Today the sea anemone team were out in the field again and this time to Chek Jawa. Gun Kiat, Yikang and I also joined along. I have not been to CJ so early just before the sun rises and the view is really breathtaking from the coral rubble area.
Among the firsts to catch Dr Daphne's attention were the juvenile cerianthids or the peacock anemones. Judging from the seagrass blade, you can see how small they are and I have not paid attention to them before.
The team did not managed to find any of Stichodactyla gigantea which has longer tenacles that pulsate. Those carpet anemones from Chek Jawa are mostly Stichodactyla haddoni where there are long-short tentacles fringing the side of these carpet anemones. These haddoni species are doing very well at the coral rubble area.
These fifty cents coin-like "mini-carpet anemone" lookalike are not baby Stichodactyla haddoni but according to their near arrangement of tentacles near the centre, these are actually Stichodactyla tapetum which will not grow to be as big as haddoni species.
I thought that usually the residents of these disused big shells would be those hermit crabs but here there's a juvenile thunder crab living in it.
Chek Jawa is not called coral rubble for nothing. Indeed you can find the remains of the mushroom coral and this one is huge.
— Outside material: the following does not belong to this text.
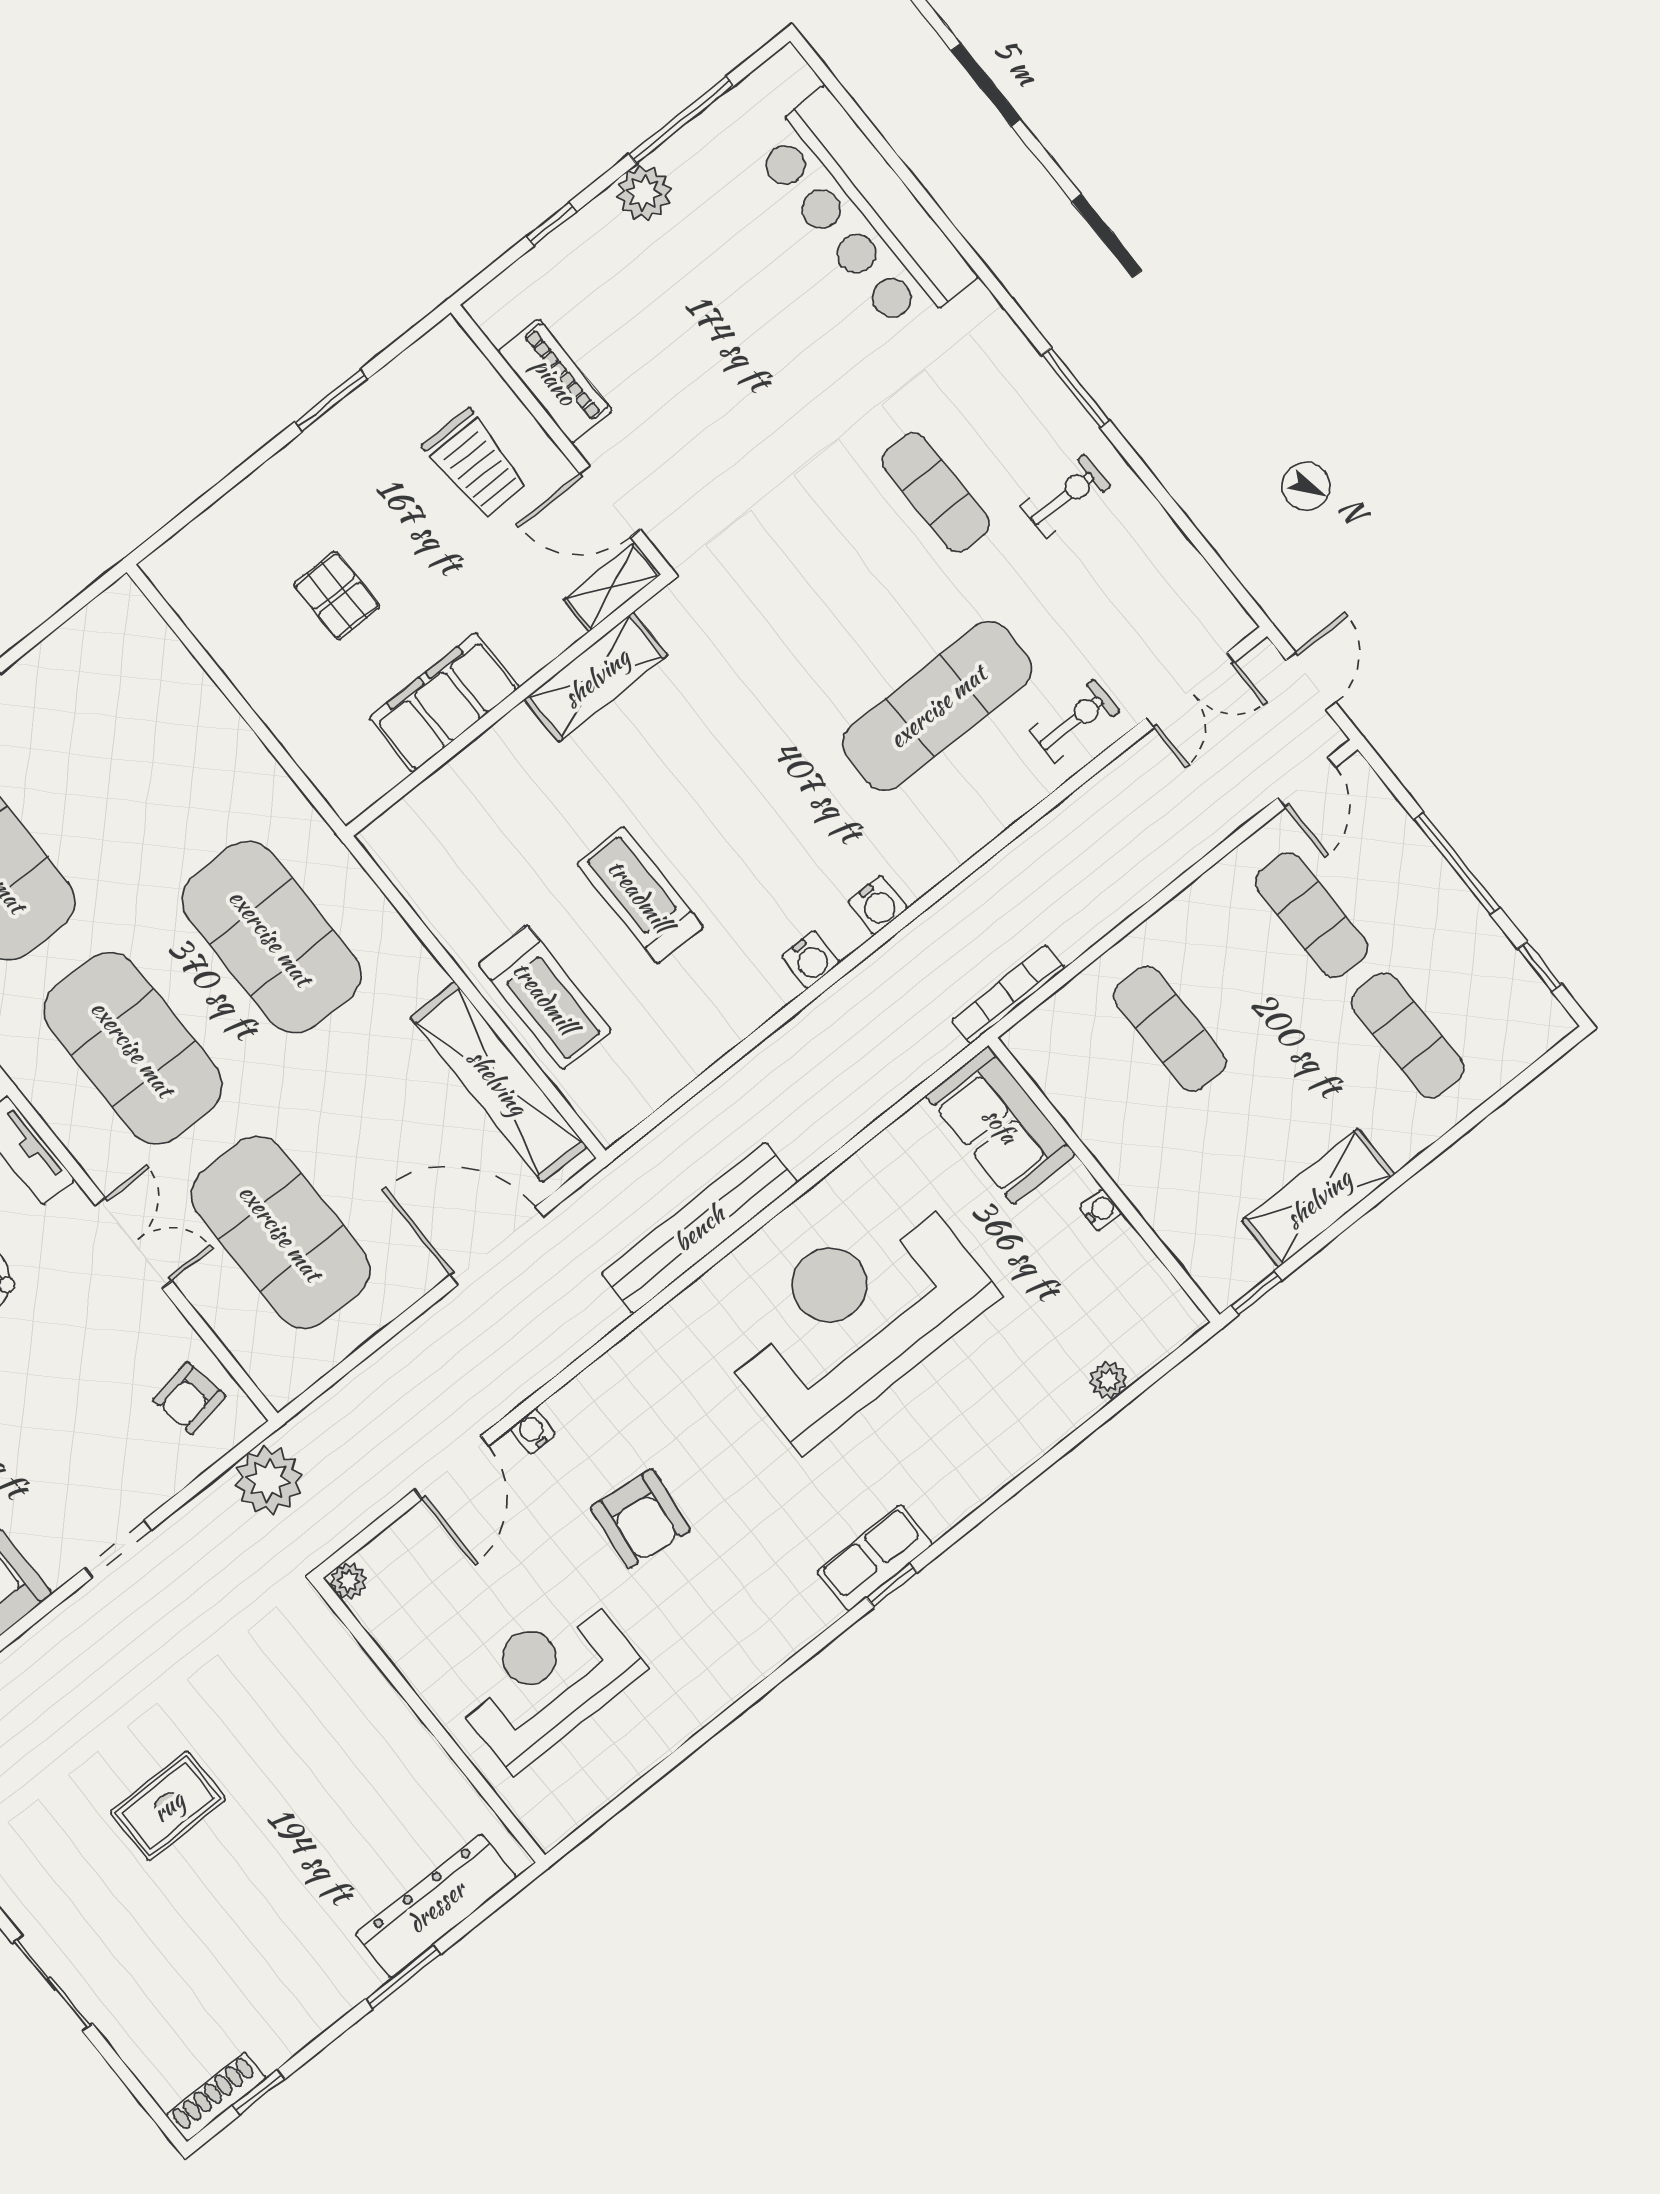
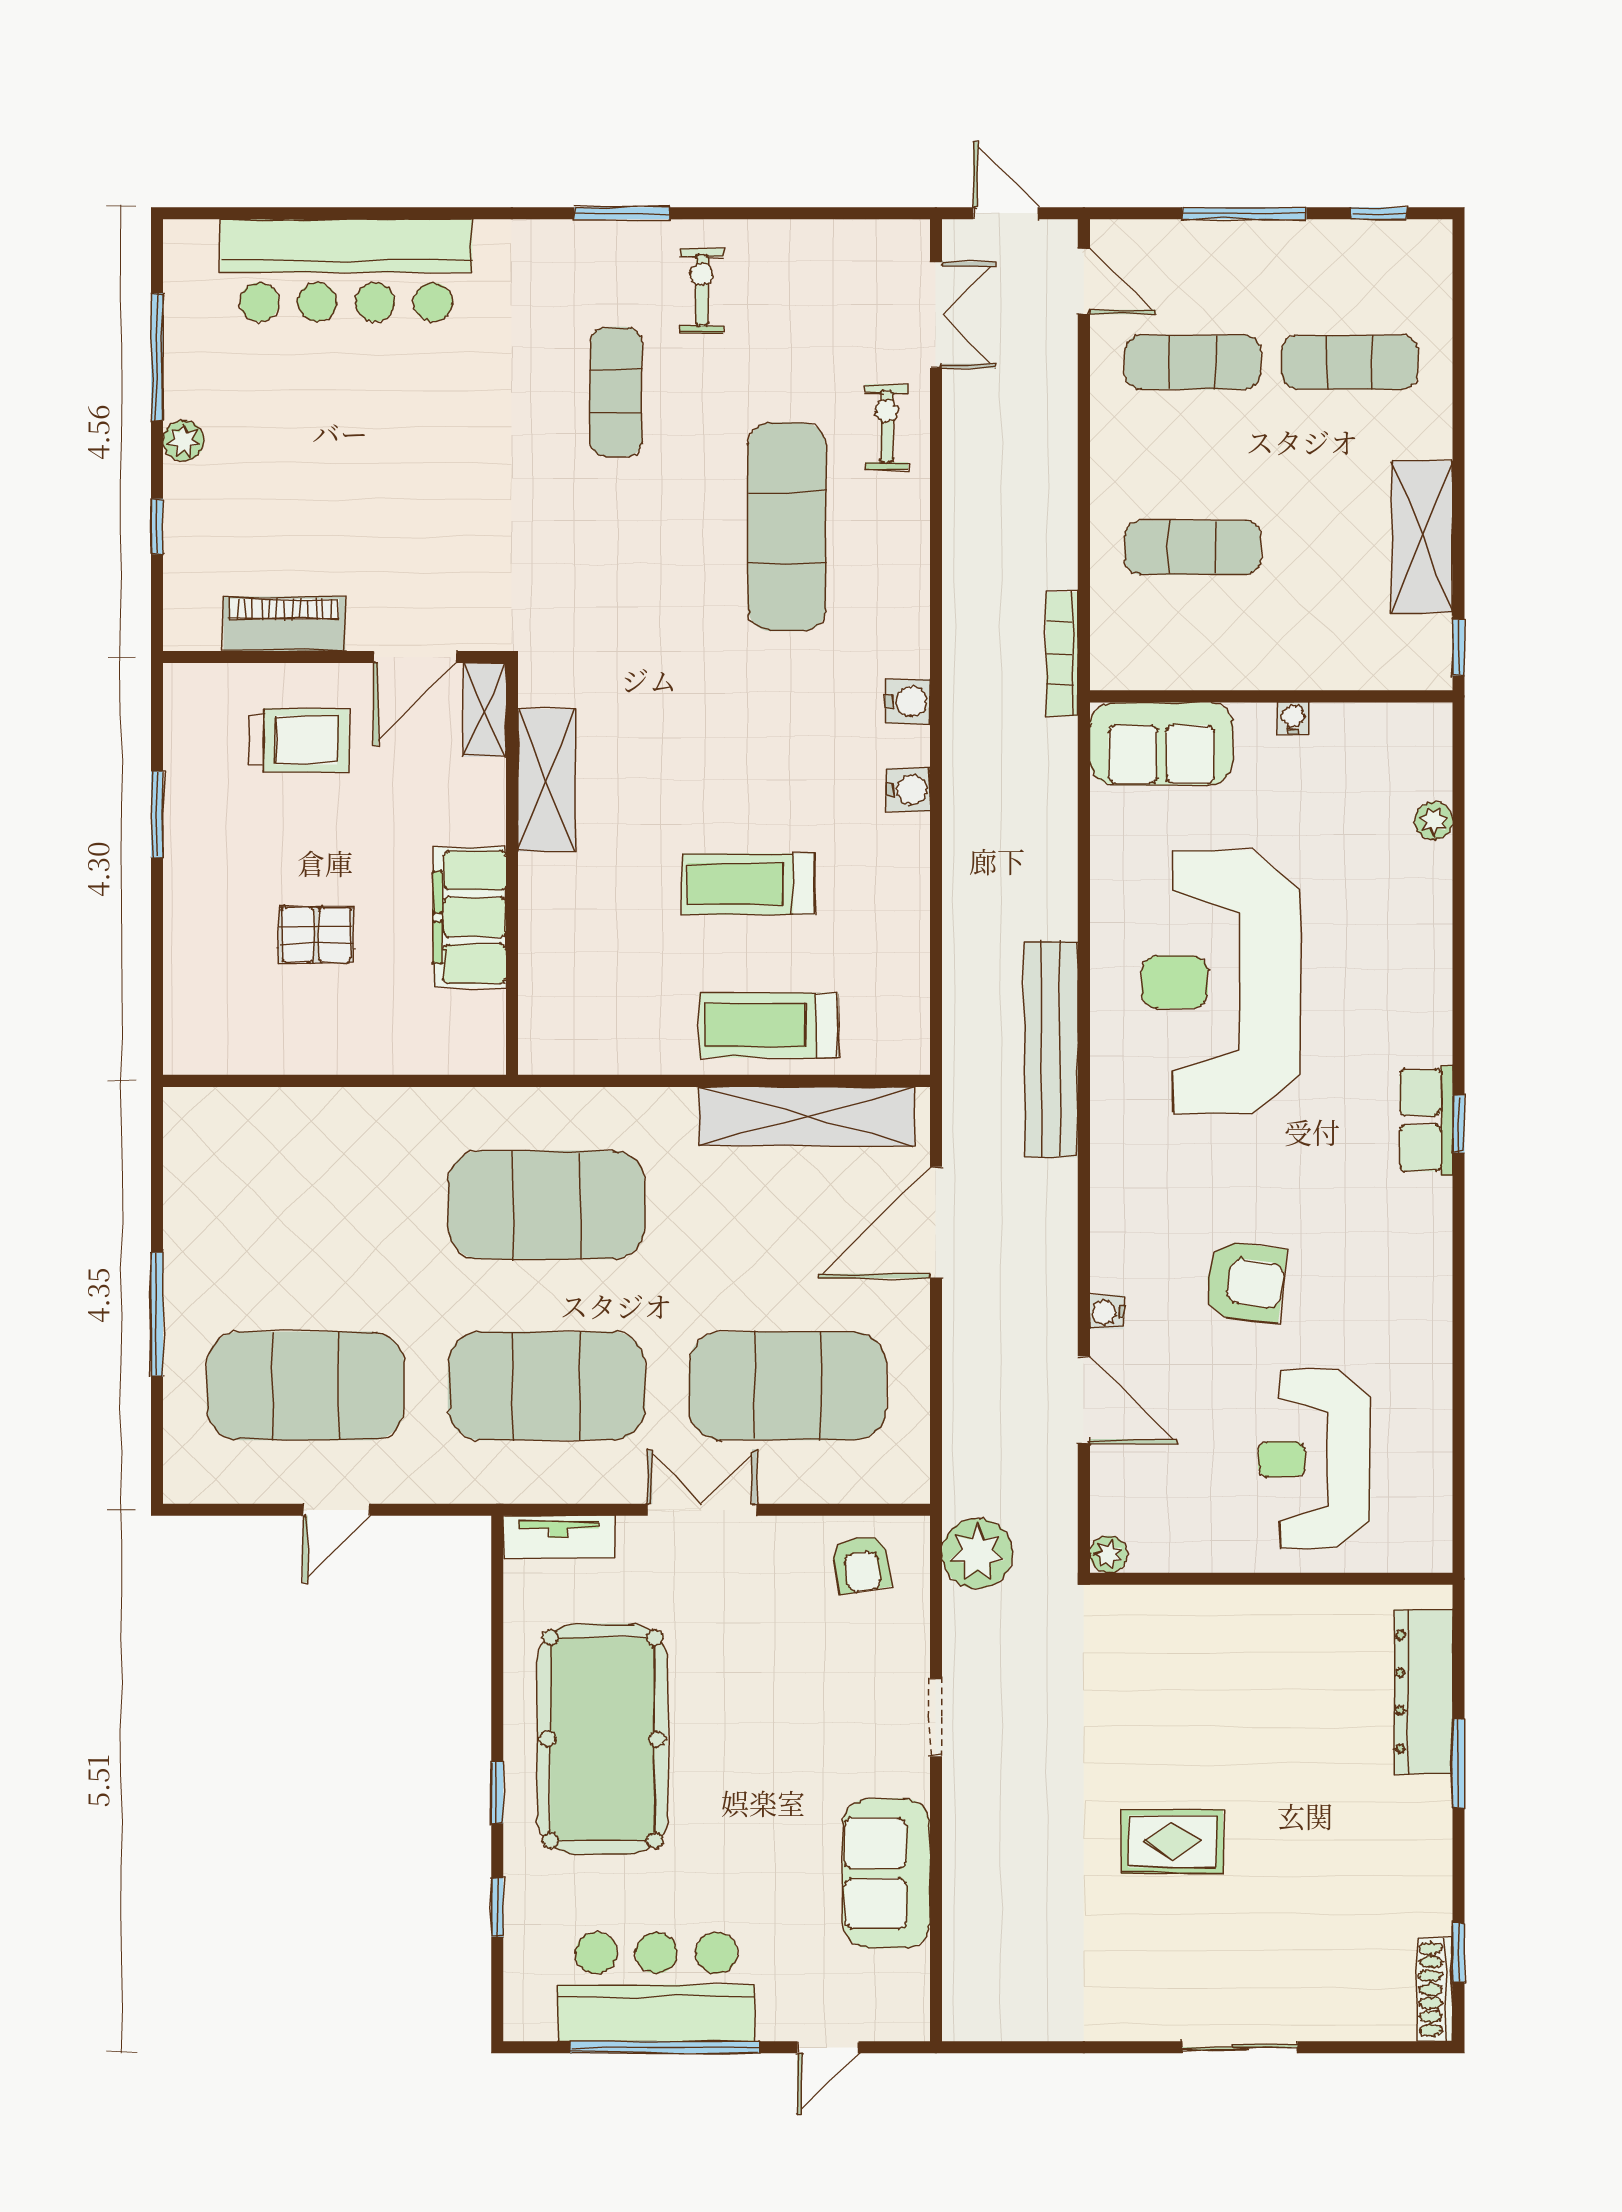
plant: (644, 193) -> (183, 441), width x0.73, depth x0.73
exercise mat: (936, 492) -> (616, 392), turned 90
treadmill: (545, 997) -> (769, 1025), turned 180
rug: (168, 1806) -> (1172, 1841), turned 90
I was walking close to the reef edge in slight murky waters of the coral rubble trying to find something special. I chanced upon the first living coral I've ever seen in Chek Jawa. Anyone can help me with the id???
Magnificent sunrise over Johor and Tekong.
I was also doing some work for my project. An attempt was made to compare past photos with current ones. The one on the left was taken by Ria during 20th Jan 2007, source: Team Seagrass website. It shows the mass death event where animals and anemones turned white and died. The photo taken on the right shows the barren sandbar with no carpet anemones but just strewn with seaweed.
After my rounds of taking photographs, the team walked towards the mangrove side and I was proceeding to transect 3 area to do some checking out of the 300m stretch. And halfway through, something sharp struck through my booties and whacked my foot.
"Ouch!" I yelled. Quickly, I turned and looked what had caused that and it was a hard and sharply-pointed prop root of the mangrove. Thank God its no stonefish or whatever venomous creatures. The pain got the better of me, thus I took off my booties and examined the punctured wound. Blood was flowing profusely outward at first but thankfully it stopped soon. Followed were those first aid attempts on it and I put back my booties and tried to continue to do the work that needs to be done by today.
Because we were punctual and timely for today's trip, we also ended early without to chase after the tides.
Today was pretty eventful and uneventful at the same time. Come to think of it, Ria and company were discussing openly in the van about stonefishes and stingrays bites and it sort of materialized. Though this root thingy is relatively nothing compared to a stonefish sting, it taught me a painful lesson to walk more gently on the shore and open my eyes bigger to see where I thread. It's a bit swollen now but I will go and see a doctor tomorrow late afternoon, so no worries. Thank you Ria for your concern too :-)
Thanks a lot for the sea anemone team for bringing us along and thanks to Gun Kiat and Yikang for taking the time off to come. Thanks GK also for driving us back and forth.